Stress has the ability to cause stomach aches, sweaty palms, and a pounding heart, and it plays a huge part in both physical and mental health. Stress has been linked to the development and the relapse of disordered eating, including conditions like bulimia nervosa and anorexia nervosa, and poor coping skills, difficulty problem solving, and high levels of perceived stress are often found in Individuals requiring eating disorder therapy. It's important to understand the connection between stress, anxiety, and eating disorders in order to formulate the best possible eating disorder support and treatment for Individuals on the journey towards recovery.
Individuals with Eating Disorders are Often More Sensitive to Stress
According to a qualitative study done by the Australia and New Zealand Academy for Eating Disorders, individuals who display the symptoms of anorexia nervosa and other eating disorders may be more sensitive and vulnerable to stress. This may be true for several different reasons, including interpersonal sensitivities; deficiency in coping skills; and extremely high standards and expectations for themselves. Individuals are often highly sensitive to the reactions and opinions of others and more likely to use external standards to judge themselves.
Stress May Be Both a Cause and Effect of Eating Disorders
Both stress and anxiety may be an underlying factor in the development of eating disorders, and the Anxiety and Depression Association of America reports that 65% of Individuals with eating disorders have experienced an anxiety disorder. A large percentage of those with anxiety disorders developed them long before the emergence of their eating disorder. Stress is not only a big factor in the development of eating disorders, but it may intensify disordered eating symptoms and even negatively impact recovery.
For many individuals who display the symptoms of disordered eating, stress is also an effect of the eating disorder. Eating disorders cause both physical stress and psychological stress. The fixation on weight, food, and the body can be exhausting, and as it overtakes every part of a patient's life, it often raises stress levels. Unfortunately, the increase in stress has the potential to then make the disorder worse.
The Relationships Between Stress and Disordered Eating
The relationship between stress and disordered eating is cyclical in nature and multiple mechanisms are involved in this relationship. For many Individuals, disordered eating becomes a stress management technique that offers a sense of control. It is a coping strategy often used to deal with stress.
During recovery, stress has the ability to interfere, and some Individuals may display stress avoidance behaviors, avoiding the extra stress that often comes with going through treatment. In some cases, stress may even reduce the motivation Individuals have to recover or cause physical symptoms, such as loss of appetite or nausea.
Can Stress-Reduction Techniques Improve the Treatment Results?
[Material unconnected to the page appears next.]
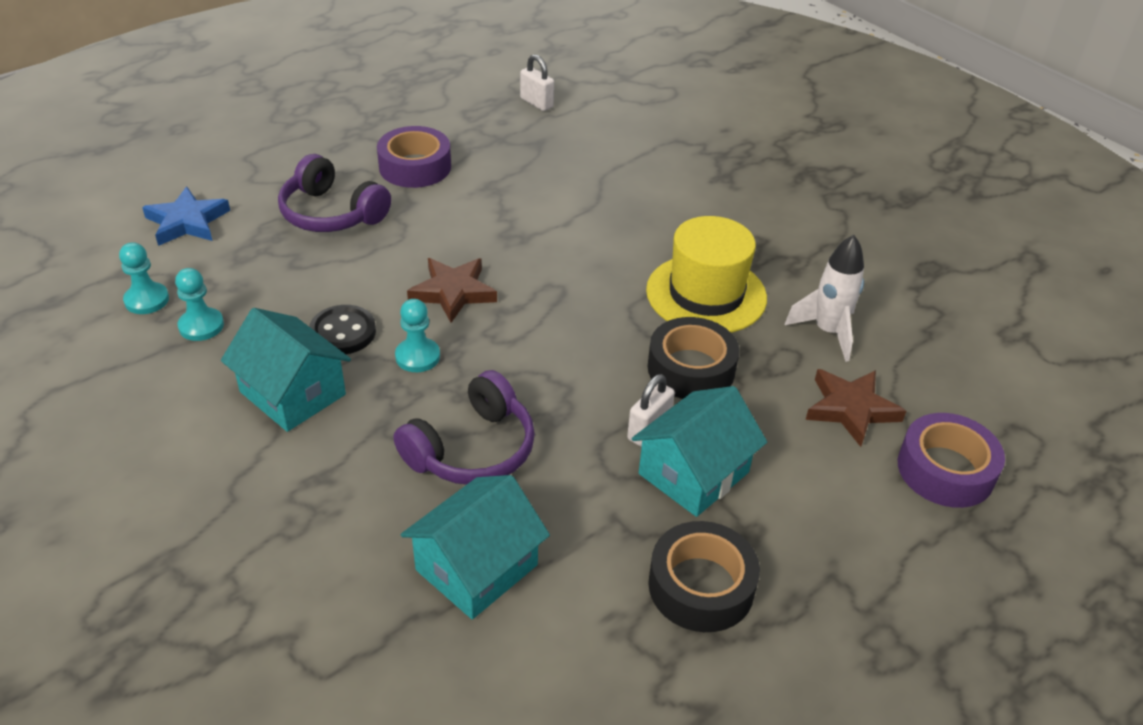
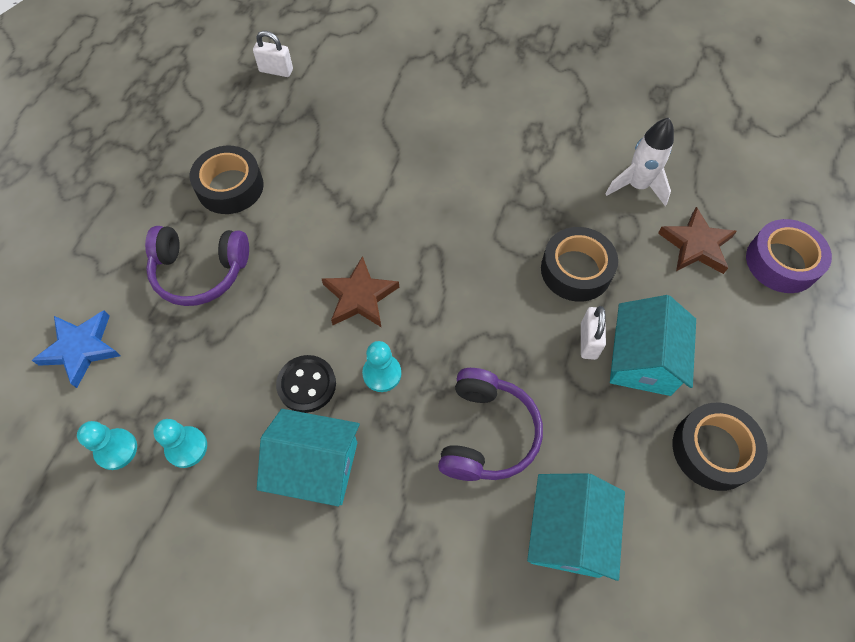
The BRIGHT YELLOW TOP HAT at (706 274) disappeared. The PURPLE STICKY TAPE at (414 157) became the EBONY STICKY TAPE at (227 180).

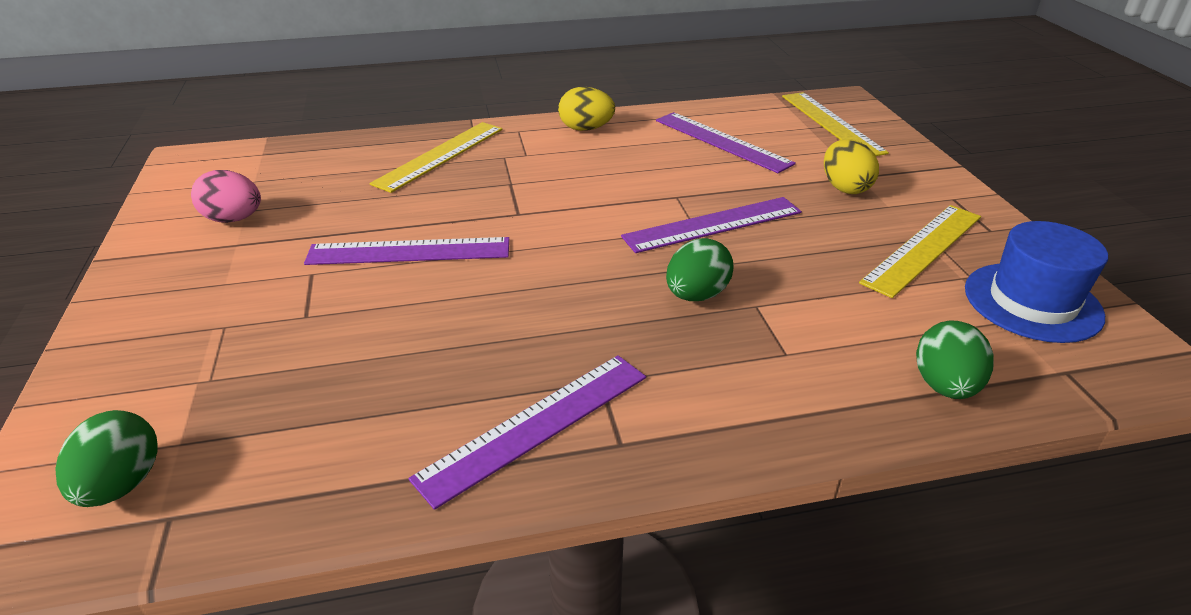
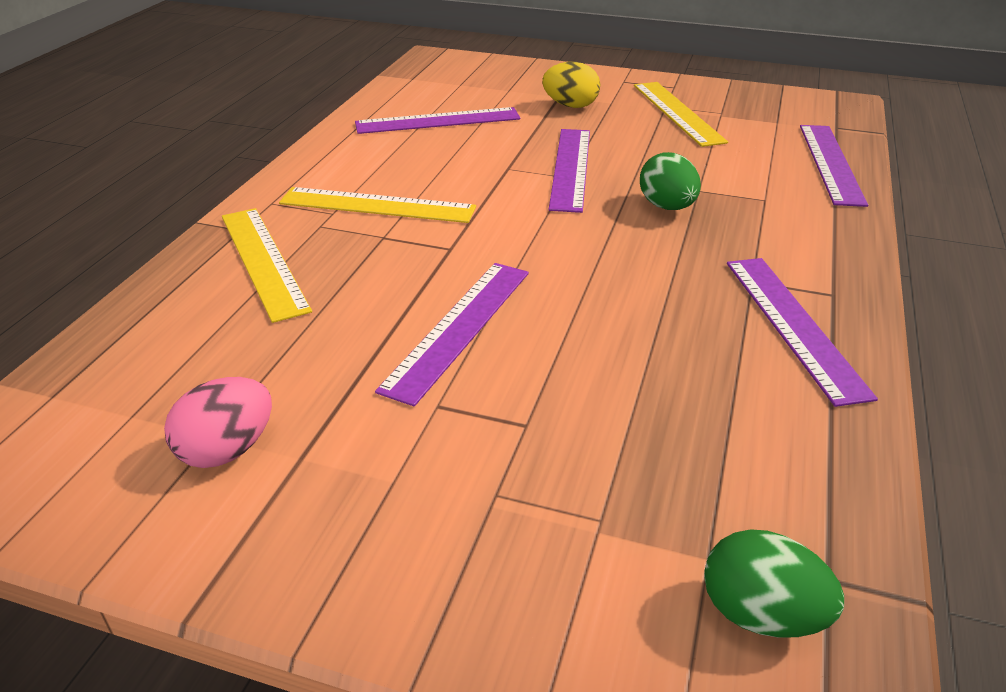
The BRIGHT YELLOW EGG SHAPE at (586 109) disappeared. The ROYAL BLUE TOP HAT at (1036 282) disappeared. The BRIGHT YELLOW MEASURING STICK moved from (835 124) to (377 205). The LEAF-GREEN EGG SHAPE at (955 360) was replaced by the PURPLE MEASURING STICK at (834 166).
Since stress is an underlying factor for disordered eating, may be caused by disordered eating, and it has the potential to interfere with treatment, addressing stress and implementing stress reduction techniques while teaching healthy coping mechanisms may improve treatment results. For example, mindfulness meditation is well known for its ability to help relieve stress, and studies show that it’s a logical and helpful treatment choice for Individuals with eating disorders. Along with stress, most Individuals with eating disorders share similar issues, such as issues with harsh self-criticism, control, and perfection. Mindfulness meditation-based treatment can offer excellent results, helping Individuals reduce stress and come to a relationship with self that is kinder, more authentic, and gentler.
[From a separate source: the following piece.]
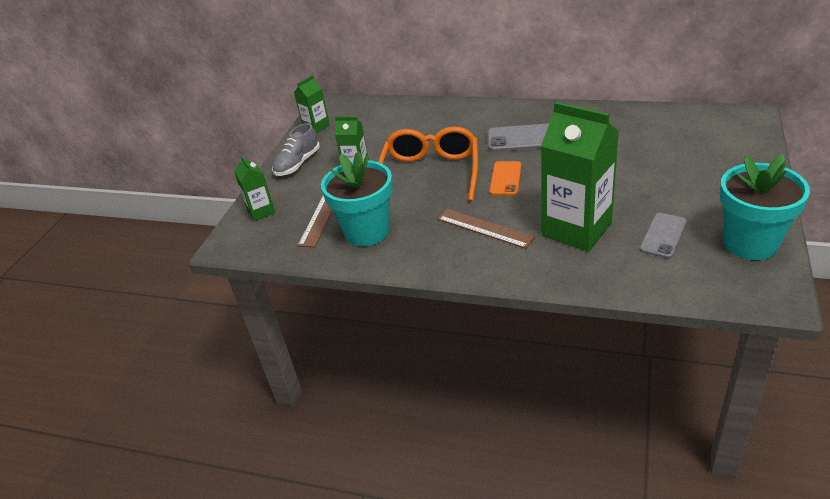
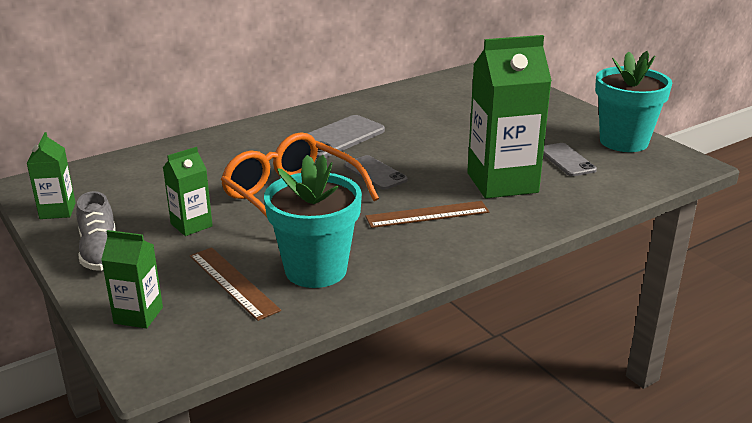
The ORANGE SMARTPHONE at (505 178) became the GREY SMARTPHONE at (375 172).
Studies have assessed treatments designed to reduce worry and rumination, both of which may be problems for excessively stressed Individuals, and results have suggested that cognitive behavioral interventions and mindfulness-based interventions may prove helpful for the reduction of both worry and rumination. Other stress reduction activities suggested by the National Institute of Mental Health, such as yoga, regular exercise, and tai chi may also be useful for Individuals working through eating disorder therapy.
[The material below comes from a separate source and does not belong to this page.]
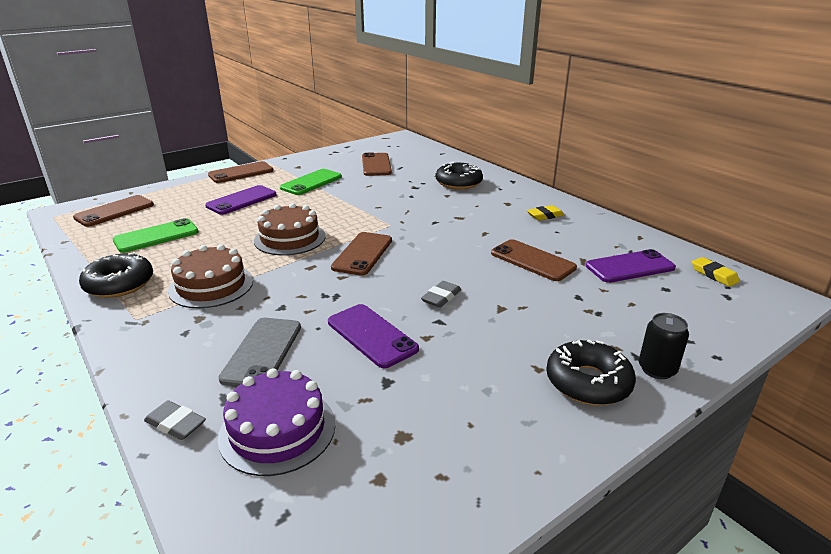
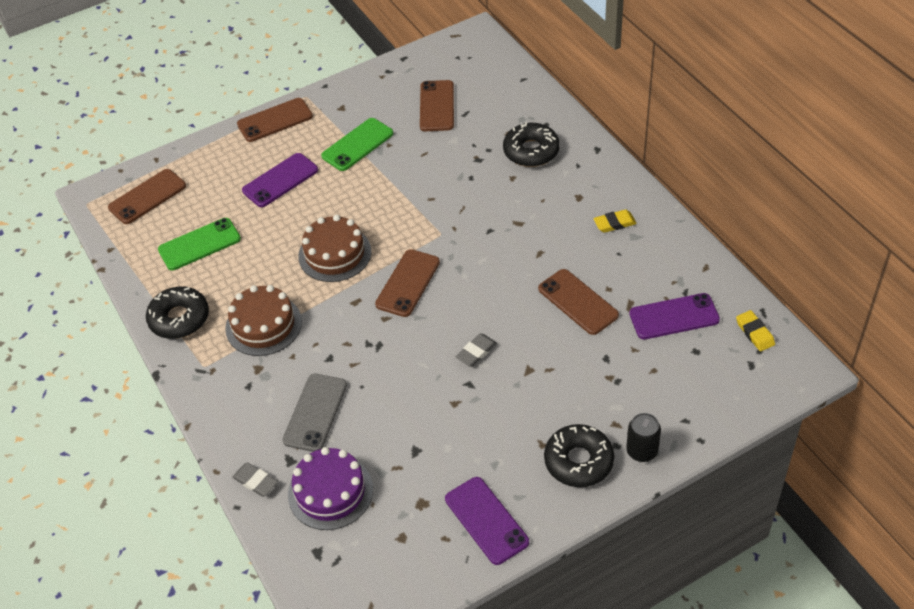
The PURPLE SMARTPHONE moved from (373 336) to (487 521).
The role of stress and anxiety in the development and maintenance of eating disorders cannot be ignored, and by understanding the mechanisms connecting them, it's possible to come up with better treatment options that address the whole person to facilitate complete recovery. The combination of evidence-based treatment with stress-reducing techniques and mindfulness practices offers Individuals the ability to address stress, learn how to deal with it, and work towards ending the cycle of stress and disordered eating.